Best Job in the World?

You might remember that was the publicity campaign undertaken back in 2009 by the Australian state of Queensland, when it opened applications for that “best job” of working as a blogging “caretaker” of an island on the Great Barrier Reef for six months, at a hefty salary.

How hefty? Hey: 53 thousand zlotys per month!

OK, he wasn’t actually paid in zlotys, probably in Australian dollars. But that’s simply the figure given in this treatment today by the Polish daily Rzeczpospolita:

Najlepsza praca świata: Poszukiwany kandydat do opieki nad rajską wyspą w Australii. Do obowiązków należeć będ…


My calculations show that that is just less than the equivalent of €13,000 per month – pretty good! But there was trouble in paradise. Agata Każmierska’s article also tells of how the winner (who beat out 34,000 other applicants), the Briton Ben Southall, was stung by a “un-large, but uncommonly dangerous jellyfish” just days before his “best job” gig was to end. As he recounted on his blog, at first he tried to tough it out with the increasingly severe symptoms he experienced – feeling light-headed, but then fever, rising blood pressure – but finally called a doctor onto the island, who saved him from a heart-attack just in time.

That Rzeczpospolita tweet actually reads like a job announcement (“Wanted: Candidate for a paradise island in Australia”), as if “The Best Job in the World” is set to go again. It’s a bit strange: Ms. Każmierska merely hints that that might be the case, and does so inaccurately, when she writes as the first sentence after her lede, “Unfortunately, the work is only for candidates from Great Britain and Ireland.”

In fact, “The Best Job in the World” is in fact on again, but for details you need to switch to a piece provided by AFP in the Belgian newspaper La Libre Belgique. Here’s what this says about eligibility:

The competition is open to young people of between 18 and 30 years who are eligible for a provisional Australian work visa, notably from the US, Great Britain, France, Hong Kong, Taiwan, South Korea and Japan.

Hmmm, “notably from” (originaires notamment de): does that mean only from those countries, or those countries are preferred, or merely that those countries are given as examples? I’m only asking for the benefit of my dear readers (Hi Mom! Sorry, you’re too old!), for I’m afraid I’m somewhat over the upper age-limit myself.

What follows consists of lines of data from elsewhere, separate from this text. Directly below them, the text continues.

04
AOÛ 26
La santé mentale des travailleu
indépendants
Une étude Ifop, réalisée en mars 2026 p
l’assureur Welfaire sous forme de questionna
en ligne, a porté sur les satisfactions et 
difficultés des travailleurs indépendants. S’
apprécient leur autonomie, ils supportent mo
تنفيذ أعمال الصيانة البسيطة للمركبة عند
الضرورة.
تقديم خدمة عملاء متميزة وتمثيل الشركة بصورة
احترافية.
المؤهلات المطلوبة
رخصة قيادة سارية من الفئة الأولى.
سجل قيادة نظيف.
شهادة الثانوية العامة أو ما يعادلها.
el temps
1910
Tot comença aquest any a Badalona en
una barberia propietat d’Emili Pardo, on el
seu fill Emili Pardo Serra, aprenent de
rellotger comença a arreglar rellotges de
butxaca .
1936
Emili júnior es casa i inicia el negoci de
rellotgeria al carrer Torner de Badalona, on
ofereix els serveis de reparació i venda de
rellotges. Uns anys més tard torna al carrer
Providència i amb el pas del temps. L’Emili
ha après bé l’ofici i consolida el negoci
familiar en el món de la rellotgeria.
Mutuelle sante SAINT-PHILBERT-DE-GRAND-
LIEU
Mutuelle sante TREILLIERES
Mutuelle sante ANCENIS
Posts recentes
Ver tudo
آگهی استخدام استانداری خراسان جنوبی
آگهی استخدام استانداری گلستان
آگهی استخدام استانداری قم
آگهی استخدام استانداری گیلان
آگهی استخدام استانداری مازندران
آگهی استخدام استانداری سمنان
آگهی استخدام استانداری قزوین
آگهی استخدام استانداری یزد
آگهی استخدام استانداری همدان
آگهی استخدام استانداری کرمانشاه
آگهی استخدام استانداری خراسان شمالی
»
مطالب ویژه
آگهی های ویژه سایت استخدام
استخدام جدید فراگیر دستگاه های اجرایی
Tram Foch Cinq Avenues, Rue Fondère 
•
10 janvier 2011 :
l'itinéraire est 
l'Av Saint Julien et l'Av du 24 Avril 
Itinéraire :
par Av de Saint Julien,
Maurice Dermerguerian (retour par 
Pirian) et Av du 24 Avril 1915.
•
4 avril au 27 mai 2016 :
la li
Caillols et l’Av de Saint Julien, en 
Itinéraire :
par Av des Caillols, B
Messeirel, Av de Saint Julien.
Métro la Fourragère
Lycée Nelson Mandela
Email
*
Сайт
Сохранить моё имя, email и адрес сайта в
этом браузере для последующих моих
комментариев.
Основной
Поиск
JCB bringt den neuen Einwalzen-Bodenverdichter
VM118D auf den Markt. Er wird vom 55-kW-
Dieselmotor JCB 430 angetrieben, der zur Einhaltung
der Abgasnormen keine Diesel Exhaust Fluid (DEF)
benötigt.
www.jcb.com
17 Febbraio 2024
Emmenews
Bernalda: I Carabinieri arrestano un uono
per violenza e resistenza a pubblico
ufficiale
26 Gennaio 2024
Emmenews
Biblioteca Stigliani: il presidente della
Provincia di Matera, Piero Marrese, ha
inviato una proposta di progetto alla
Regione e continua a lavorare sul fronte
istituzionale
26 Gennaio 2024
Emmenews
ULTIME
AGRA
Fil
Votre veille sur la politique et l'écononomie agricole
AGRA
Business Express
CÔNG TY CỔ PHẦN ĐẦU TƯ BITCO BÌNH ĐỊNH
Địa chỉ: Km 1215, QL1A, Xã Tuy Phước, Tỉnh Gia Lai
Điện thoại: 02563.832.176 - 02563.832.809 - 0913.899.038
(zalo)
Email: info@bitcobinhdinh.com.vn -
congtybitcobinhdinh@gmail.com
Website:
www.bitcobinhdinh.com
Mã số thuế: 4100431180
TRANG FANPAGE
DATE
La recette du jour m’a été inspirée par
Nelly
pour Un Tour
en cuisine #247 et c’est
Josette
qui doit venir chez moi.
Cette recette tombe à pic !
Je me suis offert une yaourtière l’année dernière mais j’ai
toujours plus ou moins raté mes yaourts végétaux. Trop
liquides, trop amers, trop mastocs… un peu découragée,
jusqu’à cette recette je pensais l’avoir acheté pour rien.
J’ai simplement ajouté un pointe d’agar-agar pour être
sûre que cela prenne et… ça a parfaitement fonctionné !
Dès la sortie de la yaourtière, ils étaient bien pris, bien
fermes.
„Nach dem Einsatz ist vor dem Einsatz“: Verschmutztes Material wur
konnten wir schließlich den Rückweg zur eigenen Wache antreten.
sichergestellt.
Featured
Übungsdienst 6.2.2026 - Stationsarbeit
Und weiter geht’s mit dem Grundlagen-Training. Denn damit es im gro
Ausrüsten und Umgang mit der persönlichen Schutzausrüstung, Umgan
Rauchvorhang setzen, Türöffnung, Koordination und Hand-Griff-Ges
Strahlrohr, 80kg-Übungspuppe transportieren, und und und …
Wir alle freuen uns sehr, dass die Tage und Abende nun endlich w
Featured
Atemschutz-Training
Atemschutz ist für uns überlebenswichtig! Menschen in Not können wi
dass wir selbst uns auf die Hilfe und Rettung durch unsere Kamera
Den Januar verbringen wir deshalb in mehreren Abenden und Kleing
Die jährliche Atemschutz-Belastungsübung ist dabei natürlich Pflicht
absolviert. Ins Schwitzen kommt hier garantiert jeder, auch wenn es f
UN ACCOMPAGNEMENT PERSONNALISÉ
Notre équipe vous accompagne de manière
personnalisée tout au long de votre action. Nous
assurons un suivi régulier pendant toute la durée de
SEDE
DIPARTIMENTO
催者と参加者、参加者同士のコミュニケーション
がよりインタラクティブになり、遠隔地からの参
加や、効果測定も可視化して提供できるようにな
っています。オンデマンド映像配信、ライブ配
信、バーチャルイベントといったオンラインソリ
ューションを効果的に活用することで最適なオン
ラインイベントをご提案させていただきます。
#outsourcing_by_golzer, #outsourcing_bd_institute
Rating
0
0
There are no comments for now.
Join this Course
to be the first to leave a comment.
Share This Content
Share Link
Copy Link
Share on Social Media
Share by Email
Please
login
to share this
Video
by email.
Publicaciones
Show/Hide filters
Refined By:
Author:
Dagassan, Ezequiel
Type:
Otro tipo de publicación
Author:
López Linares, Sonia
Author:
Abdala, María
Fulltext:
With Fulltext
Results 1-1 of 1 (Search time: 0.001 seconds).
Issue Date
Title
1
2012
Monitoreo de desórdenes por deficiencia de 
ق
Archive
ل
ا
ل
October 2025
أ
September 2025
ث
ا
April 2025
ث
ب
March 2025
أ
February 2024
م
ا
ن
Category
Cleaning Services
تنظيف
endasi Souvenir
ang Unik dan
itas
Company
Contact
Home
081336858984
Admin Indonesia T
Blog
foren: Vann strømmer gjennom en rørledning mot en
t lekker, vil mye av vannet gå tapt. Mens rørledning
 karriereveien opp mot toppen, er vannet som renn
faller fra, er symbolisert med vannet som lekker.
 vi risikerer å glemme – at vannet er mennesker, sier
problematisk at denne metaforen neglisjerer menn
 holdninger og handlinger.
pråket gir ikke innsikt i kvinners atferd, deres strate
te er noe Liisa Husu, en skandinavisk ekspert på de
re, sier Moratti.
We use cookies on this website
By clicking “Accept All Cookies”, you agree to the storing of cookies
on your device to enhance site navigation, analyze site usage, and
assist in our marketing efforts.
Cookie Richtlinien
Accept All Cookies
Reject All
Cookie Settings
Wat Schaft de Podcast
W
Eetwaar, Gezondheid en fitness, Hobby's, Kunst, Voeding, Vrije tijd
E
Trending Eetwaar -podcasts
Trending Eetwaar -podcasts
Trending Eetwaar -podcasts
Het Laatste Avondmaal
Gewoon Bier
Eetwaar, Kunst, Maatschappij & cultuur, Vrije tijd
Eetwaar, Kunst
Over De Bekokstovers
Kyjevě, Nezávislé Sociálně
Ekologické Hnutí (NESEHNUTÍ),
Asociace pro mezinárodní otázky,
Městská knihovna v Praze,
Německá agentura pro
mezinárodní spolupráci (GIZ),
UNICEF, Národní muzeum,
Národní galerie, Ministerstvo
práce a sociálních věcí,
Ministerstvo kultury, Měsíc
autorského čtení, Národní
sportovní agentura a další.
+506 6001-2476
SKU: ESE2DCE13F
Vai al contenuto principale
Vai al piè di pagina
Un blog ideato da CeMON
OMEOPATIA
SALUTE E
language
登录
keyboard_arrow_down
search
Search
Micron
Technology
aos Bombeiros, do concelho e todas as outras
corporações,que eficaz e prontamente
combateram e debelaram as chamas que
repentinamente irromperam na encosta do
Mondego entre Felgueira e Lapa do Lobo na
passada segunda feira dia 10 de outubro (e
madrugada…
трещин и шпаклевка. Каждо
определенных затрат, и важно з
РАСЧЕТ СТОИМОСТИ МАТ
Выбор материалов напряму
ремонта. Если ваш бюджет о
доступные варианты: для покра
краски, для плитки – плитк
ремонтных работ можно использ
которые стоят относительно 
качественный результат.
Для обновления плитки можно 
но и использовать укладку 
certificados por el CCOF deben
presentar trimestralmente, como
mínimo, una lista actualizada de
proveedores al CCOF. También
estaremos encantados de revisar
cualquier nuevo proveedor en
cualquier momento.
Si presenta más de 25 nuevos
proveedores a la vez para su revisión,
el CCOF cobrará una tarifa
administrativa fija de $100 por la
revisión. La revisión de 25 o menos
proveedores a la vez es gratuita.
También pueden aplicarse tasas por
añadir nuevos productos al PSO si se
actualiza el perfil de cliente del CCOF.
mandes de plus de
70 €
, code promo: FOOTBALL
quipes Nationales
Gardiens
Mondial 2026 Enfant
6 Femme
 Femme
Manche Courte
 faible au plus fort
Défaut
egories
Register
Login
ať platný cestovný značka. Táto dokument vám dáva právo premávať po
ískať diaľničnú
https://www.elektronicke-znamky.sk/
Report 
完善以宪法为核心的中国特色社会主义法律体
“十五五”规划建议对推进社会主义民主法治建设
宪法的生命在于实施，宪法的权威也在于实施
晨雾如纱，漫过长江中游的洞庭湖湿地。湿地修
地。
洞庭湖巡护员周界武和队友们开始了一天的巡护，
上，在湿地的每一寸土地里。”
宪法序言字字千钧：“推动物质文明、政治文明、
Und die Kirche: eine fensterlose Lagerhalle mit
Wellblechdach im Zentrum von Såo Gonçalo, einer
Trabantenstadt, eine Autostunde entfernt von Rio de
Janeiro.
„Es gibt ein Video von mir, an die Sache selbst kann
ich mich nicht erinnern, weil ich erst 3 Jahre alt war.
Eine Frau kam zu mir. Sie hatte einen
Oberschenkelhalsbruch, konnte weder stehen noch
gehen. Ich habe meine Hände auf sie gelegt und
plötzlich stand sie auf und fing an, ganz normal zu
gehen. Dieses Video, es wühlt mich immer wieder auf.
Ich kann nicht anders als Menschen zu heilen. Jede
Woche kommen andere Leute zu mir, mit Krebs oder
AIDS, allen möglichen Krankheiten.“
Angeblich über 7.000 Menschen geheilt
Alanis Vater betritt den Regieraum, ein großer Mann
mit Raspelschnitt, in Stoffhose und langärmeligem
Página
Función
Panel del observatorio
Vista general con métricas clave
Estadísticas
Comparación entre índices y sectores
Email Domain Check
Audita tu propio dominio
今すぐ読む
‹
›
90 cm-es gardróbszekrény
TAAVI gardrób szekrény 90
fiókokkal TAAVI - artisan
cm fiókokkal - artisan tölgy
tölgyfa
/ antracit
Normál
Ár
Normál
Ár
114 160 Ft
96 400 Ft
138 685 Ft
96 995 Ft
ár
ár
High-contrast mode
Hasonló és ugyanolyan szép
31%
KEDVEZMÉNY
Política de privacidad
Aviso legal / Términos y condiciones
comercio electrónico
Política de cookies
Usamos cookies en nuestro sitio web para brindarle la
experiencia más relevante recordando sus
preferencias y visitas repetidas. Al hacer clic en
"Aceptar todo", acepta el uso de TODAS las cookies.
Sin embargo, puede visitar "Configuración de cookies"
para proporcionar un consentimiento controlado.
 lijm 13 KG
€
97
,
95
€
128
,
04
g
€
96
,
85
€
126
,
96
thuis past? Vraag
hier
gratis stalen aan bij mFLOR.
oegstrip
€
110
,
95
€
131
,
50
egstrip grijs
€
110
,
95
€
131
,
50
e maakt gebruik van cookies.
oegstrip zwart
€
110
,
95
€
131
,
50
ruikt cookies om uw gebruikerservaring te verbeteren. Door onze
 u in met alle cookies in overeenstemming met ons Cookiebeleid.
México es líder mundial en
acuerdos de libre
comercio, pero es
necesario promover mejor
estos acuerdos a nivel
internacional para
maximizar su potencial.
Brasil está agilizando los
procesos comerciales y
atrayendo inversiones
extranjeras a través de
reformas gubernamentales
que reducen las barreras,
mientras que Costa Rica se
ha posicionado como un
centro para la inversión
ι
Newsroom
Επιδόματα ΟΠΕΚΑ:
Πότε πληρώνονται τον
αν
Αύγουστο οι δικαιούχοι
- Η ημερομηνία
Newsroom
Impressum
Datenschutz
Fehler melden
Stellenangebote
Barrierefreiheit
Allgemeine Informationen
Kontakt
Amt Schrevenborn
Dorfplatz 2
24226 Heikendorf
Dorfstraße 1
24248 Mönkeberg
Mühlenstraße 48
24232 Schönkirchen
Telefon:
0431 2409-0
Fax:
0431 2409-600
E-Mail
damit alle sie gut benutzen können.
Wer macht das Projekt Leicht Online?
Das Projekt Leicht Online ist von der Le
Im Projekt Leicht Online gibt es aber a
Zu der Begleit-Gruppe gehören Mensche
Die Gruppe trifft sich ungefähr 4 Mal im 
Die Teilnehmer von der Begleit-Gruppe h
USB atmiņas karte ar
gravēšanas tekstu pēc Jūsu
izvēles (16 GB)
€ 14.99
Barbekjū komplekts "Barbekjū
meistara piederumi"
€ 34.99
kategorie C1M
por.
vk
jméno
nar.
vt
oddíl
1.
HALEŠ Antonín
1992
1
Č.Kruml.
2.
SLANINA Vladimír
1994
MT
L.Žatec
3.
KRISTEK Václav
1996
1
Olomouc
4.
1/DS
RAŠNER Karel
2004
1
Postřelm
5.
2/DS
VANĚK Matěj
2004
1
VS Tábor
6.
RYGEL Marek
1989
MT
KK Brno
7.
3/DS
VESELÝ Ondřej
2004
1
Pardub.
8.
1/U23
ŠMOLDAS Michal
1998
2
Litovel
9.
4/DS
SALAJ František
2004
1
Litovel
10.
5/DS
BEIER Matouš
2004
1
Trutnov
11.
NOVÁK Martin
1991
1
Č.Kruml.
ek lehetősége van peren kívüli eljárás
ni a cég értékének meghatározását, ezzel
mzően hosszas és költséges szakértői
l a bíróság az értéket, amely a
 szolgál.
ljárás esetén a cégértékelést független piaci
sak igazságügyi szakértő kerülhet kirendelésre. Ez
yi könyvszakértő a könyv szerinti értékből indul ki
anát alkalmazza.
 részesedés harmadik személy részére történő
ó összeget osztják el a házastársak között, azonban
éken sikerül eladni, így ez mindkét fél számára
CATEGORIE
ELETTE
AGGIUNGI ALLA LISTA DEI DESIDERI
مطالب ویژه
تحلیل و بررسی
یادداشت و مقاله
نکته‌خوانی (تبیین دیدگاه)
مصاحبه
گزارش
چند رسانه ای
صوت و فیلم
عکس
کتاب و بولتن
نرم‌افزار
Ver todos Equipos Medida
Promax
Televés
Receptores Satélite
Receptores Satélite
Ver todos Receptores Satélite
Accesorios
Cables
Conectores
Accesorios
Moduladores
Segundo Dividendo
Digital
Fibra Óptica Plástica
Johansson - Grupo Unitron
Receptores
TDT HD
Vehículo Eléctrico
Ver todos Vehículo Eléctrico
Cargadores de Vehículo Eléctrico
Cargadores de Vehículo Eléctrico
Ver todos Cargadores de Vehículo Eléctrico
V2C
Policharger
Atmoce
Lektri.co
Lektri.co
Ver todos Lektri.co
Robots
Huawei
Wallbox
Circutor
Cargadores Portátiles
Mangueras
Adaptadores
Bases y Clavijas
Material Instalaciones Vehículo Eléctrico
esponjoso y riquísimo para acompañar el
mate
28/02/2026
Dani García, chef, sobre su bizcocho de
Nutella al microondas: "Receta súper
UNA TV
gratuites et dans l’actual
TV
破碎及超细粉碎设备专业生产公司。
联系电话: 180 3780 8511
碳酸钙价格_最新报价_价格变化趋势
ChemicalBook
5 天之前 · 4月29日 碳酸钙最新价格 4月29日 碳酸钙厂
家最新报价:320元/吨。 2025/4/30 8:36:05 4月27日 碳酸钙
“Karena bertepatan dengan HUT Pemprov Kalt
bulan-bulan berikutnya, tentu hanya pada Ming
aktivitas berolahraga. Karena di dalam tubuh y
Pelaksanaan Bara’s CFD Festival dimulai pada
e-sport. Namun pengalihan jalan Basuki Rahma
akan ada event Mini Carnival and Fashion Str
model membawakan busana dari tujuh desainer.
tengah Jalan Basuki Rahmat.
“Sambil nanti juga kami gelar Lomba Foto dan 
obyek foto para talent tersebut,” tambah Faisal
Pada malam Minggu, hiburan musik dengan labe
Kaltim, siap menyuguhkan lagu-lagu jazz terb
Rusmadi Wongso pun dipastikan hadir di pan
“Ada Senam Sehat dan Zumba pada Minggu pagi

The good thing is that, this time, the “Best Job” campaign has expanded beyond just Queensland, and from one such job to six of them! And of course they’re all different! Here’s what they are according to LibreBelg:

  1. OK, this one is by now “traditional”: you are caretaker of a wild beach on the Queensland coast;
  2. You are caretaker of kangaroos and dolphins (?!), somewhere;
  3. You work as a “lifestyle” photographer in Melbourne, Australia’s “Second City”;
  4. You are “Chief Funster” in Sydney (Australia’s First City, of course), meaning that your duties involve extensive participation in the festivals and nightlife there, tweeting about it all the while;
  5. You are “Taste Master” along the continent’s west coast (hint: it’s by far the less populated one, only Perth is really there as a major city), meaning you are a roving restaurant/bar reviewer;
  6. Finally, your task is to “roam” the famous Australian Outback, presumably meeting and staying with the friendly aboriginal natives along the way – and, as usual, presumably letting the world know about it via social media.

Now, obviously some of these “best jobs” will appeal to you more than others, according to your taste; maybe some of them even don’t particularly appeal so powerfully as true “best jobs in the world.” But remember that one part of this deal held over from last time is the excellent remuneration for the six-month period they all last, which this LibrBelg article lists as “100.000 dollars” (and they must be talking here about USD, given the parallel euro quote).

As for quotes, Ben Southall makes it clear that the experience, jellyfish and all, changed his life. Of course it did, and he meant for the better; and of course it will change the life of any of you out there lucky enough to get one of these jobs.